• [PROBLEM DESCRIPTION]: Your task is to output every record exactly as it is given.

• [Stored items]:
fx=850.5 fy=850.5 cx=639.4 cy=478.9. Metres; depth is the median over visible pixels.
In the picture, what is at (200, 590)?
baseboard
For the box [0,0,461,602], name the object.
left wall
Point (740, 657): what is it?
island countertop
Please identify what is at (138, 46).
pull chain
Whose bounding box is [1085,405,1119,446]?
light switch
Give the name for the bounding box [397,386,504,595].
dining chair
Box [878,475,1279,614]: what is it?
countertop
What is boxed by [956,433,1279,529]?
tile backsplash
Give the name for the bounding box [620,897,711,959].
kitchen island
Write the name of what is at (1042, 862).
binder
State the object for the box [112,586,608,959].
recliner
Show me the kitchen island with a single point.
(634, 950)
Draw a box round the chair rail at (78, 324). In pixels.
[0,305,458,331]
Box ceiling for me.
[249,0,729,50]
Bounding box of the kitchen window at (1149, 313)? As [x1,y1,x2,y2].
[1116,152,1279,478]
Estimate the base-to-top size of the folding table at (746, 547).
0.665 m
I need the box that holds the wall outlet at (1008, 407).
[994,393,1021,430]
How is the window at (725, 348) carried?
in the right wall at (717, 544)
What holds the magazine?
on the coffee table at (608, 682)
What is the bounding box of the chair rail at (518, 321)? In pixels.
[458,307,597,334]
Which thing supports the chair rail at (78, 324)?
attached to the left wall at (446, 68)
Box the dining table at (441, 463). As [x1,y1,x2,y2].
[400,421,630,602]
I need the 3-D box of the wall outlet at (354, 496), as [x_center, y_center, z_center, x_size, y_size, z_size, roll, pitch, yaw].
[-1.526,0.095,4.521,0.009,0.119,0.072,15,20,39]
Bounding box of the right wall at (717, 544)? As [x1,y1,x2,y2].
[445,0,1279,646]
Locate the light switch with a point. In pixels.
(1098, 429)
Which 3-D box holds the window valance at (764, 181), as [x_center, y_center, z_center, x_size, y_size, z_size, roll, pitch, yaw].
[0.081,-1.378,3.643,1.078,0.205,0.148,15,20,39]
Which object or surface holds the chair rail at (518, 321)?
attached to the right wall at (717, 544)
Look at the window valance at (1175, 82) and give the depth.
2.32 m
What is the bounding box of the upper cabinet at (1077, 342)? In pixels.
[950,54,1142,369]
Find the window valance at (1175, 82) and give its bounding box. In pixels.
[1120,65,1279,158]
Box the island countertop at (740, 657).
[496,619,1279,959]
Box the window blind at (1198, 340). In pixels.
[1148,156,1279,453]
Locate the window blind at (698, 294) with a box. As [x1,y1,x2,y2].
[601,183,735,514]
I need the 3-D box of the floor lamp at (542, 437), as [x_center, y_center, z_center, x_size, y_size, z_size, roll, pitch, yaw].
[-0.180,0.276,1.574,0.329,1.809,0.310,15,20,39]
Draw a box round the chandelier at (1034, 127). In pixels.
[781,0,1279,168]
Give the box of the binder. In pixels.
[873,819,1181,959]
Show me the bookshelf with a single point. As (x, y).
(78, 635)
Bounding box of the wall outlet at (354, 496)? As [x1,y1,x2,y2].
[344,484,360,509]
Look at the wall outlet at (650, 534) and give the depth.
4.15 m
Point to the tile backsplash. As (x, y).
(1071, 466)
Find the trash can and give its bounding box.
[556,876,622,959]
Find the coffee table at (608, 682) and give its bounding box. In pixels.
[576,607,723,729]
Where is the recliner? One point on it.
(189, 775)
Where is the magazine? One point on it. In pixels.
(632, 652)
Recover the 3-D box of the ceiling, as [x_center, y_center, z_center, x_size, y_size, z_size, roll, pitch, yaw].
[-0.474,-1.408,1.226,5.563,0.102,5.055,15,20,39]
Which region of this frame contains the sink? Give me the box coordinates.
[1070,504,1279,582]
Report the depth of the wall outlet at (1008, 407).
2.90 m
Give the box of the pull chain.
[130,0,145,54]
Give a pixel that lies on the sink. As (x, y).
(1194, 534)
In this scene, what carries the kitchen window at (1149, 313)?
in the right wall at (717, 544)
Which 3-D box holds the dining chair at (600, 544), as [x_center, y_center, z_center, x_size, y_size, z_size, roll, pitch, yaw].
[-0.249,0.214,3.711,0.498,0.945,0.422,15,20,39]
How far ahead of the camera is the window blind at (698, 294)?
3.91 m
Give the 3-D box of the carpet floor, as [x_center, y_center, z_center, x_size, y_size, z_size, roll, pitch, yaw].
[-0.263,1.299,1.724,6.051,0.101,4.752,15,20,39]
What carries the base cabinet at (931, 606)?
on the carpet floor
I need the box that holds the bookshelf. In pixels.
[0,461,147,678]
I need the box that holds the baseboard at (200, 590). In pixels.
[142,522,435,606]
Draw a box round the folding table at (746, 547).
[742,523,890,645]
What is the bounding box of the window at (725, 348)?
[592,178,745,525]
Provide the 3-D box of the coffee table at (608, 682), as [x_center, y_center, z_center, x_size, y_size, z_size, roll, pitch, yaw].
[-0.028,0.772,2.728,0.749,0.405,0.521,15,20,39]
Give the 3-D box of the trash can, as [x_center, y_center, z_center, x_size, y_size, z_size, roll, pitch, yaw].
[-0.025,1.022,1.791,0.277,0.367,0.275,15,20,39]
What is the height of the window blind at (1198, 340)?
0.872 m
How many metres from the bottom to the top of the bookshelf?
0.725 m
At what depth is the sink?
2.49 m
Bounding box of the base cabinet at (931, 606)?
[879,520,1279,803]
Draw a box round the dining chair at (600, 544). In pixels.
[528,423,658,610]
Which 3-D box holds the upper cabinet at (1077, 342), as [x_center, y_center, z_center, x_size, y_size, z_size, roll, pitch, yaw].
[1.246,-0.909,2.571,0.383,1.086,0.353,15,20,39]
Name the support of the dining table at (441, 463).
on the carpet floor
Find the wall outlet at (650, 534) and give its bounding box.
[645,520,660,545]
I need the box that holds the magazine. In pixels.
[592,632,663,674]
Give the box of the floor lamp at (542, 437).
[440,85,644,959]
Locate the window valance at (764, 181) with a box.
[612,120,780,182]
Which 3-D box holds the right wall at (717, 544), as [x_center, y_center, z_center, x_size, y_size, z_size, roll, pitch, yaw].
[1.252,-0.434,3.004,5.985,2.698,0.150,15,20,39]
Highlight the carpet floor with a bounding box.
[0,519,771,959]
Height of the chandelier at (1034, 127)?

• [WRITTEN RESPONSE]:
fx=850.5 fy=850.5 cx=639.4 cy=478.9. Metres; depth is the median over visible pixels.
In the picture, what is at (200, 590)?
baseboard
For the box [0,0,461,602], name the object.
left wall
Point (740, 657): what is it?
island countertop
Please identify what is at (138, 46).
pull chain
Whose bounding box is [1085,405,1119,446]?
light switch
Give the name for the bounding box [397,386,504,595].
dining chair
Box [878,475,1279,614]: what is it?
countertop
What is boxed by [956,433,1279,529]?
tile backsplash
Give the name for the bounding box [620,897,711,959].
kitchen island
Write the name of what is at (1042, 862).
binder
State the object for the box [112,586,608,959].
recliner
Show me the kitchen island with a single point.
(634, 950)
Draw a box round the chair rail at (78, 324). In pixels.
[0,305,458,331]
Box ceiling for me.
[249,0,729,50]
Bounding box of the kitchen window at (1149, 313)? As [x1,y1,x2,y2].
[1116,152,1279,478]
Estimate the base-to-top size of the folding table at (746, 547).
0.665 m
I need the box that holds the wall outlet at (1008, 407).
[994,393,1021,430]
How is the window at (725, 348) carried?
in the right wall at (717, 544)
What holds the magazine?
on the coffee table at (608, 682)
What is the bounding box of the chair rail at (518, 321)? In pixels.
[458,307,597,334]
Which thing supports the chair rail at (78, 324)?
attached to the left wall at (446, 68)
Box the dining table at (441, 463). As [x1,y1,x2,y2].
[400,421,630,602]
I need the 3-D box of the wall outlet at (354, 496), as [x_center, y_center, z_center, x_size, y_size, z_size, roll, pitch, yaw].
[-1.526,0.095,4.521,0.009,0.119,0.072,15,20,39]
Bounding box of the right wall at (717, 544)? As [x1,y1,x2,y2].
[445,0,1279,646]
Locate the light switch with a point. In pixels.
(1098, 429)
Which 3-D box holds the window valance at (764, 181), as [x_center, y_center, z_center, x_size, y_size, z_size, roll, pitch, yaw].
[0.081,-1.378,3.643,1.078,0.205,0.148,15,20,39]
Which object or surface holds the chair rail at (518, 321)?
attached to the right wall at (717, 544)
Look at the window valance at (1175, 82) and give the depth.
2.32 m
What is the bounding box of the upper cabinet at (1077, 342)? In pixels.
[950,54,1142,369]
Find the window valance at (1175, 82) and give its bounding box. In pixels.
[1120,65,1279,158]
Box the island countertop at (740, 657).
[496,619,1279,959]
Box the window blind at (1198, 340). In pixels.
[1148,156,1279,453]
Locate the window blind at (698, 294) with a box. As [x1,y1,x2,y2].
[601,183,735,514]
I need the 3-D box of the floor lamp at (542, 437), as [x_center, y_center, z_center, x_size, y_size, z_size, roll, pitch, yaw].
[-0.180,0.276,1.574,0.329,1.809,0.310,15,20,39]
Draw a box round the chandelier at (1034, 127). In pixels.
[781,0,1279,168]
Give the box of the binder. In pixels.
[873,819,1181,959]
Show me the bookshelf with a single point. As (x, y).
(78, 635)
Bounding box of the wall outlet at (354, 496)? As [x1,y1,x2,y2].
[344,484,360,509]
Look at the wall outlet at (650, 534) and give the depth.
4.15 m
Point to the tile backsplash. As (x, y).
(1071, 466)
Find the trash can and give its bounding box.
[556,876,622,959]
Find the coffee table at (608, 682) and give its bounding box. In pixels.
[576,607,723,729]
Where is the recliner? One point on it.
(189, 775)
Where is the magazine? One point on it. In pixels.
(632, 652)
Recover the 3-D box of the ceiling, as [x_center, y_center, z_center, x_size, y_size, z_size, roll, pitch, yaw].
[-0.474,-1.408,1.226,5.563,0.102,5.055,15,20,39]
Which region of this frame contains the sink? Give me the box coordinates.
[1070,504,1279,582]
Report the depth of the wall outlet at (1008, 407).
2.90 m
Give the box of the pull chain.
[130,0,145,54]
Give a pixel that lies on the sink. As (x, y).
(1194, 534)
In this scene, what carries the kitchen window at (1149, 313)?
in the right wall at (717, 544)
Which 3-D box holds the dining chair at (600, 544), as [x_center, y_center, z_center, x_size, y_size, z_size, roll, pitch, yaw].
[-0.249,0.214,3.711,0.498,0.945,0.422,15,20,39]
How far ahead of the camera is the window blind at (698, 294)?
3.91 m
Give the 3-D box of the carpet floor, as [x_center, y_center, z_center, x_size, y_size, z_size, roll, pitch, yaw].
[-0.263,1.299,1.724,6.051,0.101,4.752,15,20,39]
What carries the base cabinet at (931, 606)?
on the carpet floor
I need the box that holds the bookshelf. In pixels.
[0,461,147,678]
I need the box that holds the baseboard at (200, 590). In pixels.
[142,522,435,606]
Draw a box round the folding table at (746, 547).
[742,523,890,645]
What is the bounding box of the window at (725, 348)?
[592,178,745,525]
Provide the 3-D box of the coffee table at (608, 682), as [x_center, y_center, z_center, x_size, y_size, z_size, roll, pitch, yaw].
[-0.028,0.772,2.728,0.749,0.405,0.521,15,20,39]
Give the 3-D box of the trash can, as [x_center, y_center, z_center, x_size, y_size, z_size, roll, pitch, yaw].
[-0.025,1.022,1.791,0.277,0.367,0.275,15,20,39]
What is the height of the window blind at (1198, 340)?
0.872 m
How many metres from the bottom to the top of the bookshelf?
0.725 m
At what depth is the sink?
2.49 m
Bounding box of the base cabinet at (931, 606)?
[879,520,1279,803]
Draw a box round the dining chair at (600, 544). In pixels.
[528,423,658,610]
Which 3-D box holds the upper cabinet at (1077, 342), as [x_center, y_center, z_center, x_size, y_size, z_size, roll, pitch, yaw].
[1.246,-0.909,2.571,0.383,1.086,0.353,15,20,39]
Name the support of the dining table at (441, 463).
on the carpet floor
Find the wall outlet at (650, 534) and give its bounding box.
[645,520,660,545]
I need the box that holds the magazine. In pixels.
[592,632,663,674]
Give the box of the floor lamp at (542, 437).
[440,85,644,959]
Locate the window valance at (764, 181) with a box.
[612,120,780,182]
Which 3-D box holds the right wall at (717, 544), as [x_center, y_center, z_center, x_size, y_size, z_size, roll, pitch, yaw].
[1.252,-0.434,3.004,5.985,2.698,0.150,15,20,39]
Highlight the carpet floor with a bounding box.
[0,519,771,959]
Height of the chandelier at (1034, 127)?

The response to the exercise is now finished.